There’s a lot less isolation in “You Are Free” than in the earlier records (especially “Myra Lee” and “Dear Sir”). There’s a lot less creepy, unsettling, “you’d edge away if this person sat next to you on the bus” characterization. There’s a lot less of the howl, a lot less resignation, a lot less of what makes Cat Power unique. (I mean, “Baby Doll” is basically a slightly better version of PJ Harvey’s “Dress,” which is… okay, I guess.)
Chan Marshall has a startling, ice-axe-for-the-frozen-sea-within talent. She’s not like anything else out there. I heard “Myra Lee” on a scratchy dubbed tape in a friend’s car, and immediately knew I had to hear more. It hurts to hear her sanding down the edges of her rough, splintery talent.
BEST CAT POWER SONGS for your listening pleasure:
1) “Ice Water,” “Wealthy Man,” “We All Die,” “Great Expectations”: All from “Myra Lee.” All angry heartbreakers. “I’m not made of successful things.”

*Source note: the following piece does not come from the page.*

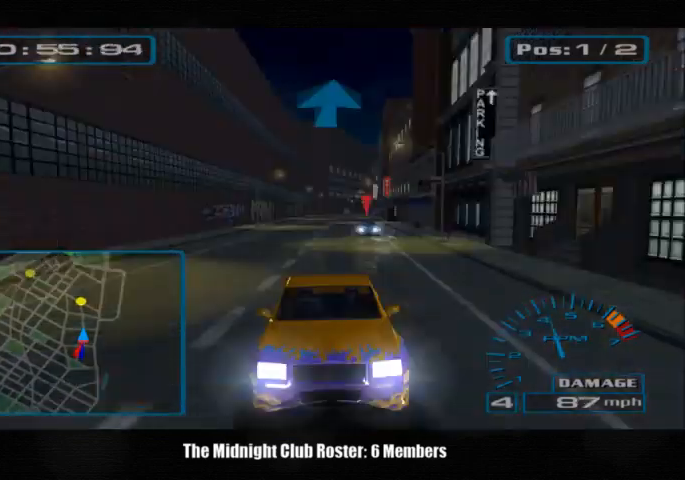
{"buttons": [], "left_stick": "center", "right_stick": "up", "events": [[233, "R2", "up"]]}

2) “Rockets,” “Mr. Gallo,” “Yesterday Is Here.” From “Dear Sir.”
3) “Bathysphere.” I forget where this is. Quiet memory of something that was lost. “When I was seven/My father said to me/that you can’t swim/And I never dreamed of the sea again… I want to live in a bathysphere.”
4) “Moonshiner,” “Still in Love with You.” More covers. Mmmm.
5) “Fate of the Human Carbine.” Stupid title; sad, incisive song about peepshows. Lyrics.
6) “Three Times,” “Enough.” Resentment never sounded so good.
7) “Good Clean Fun” (“After this there will be no more good clean fun”); “Nude as the News” (weird song but starts off with “I still have a flame gun/For the cute, cute, cute ones…” which won my heart).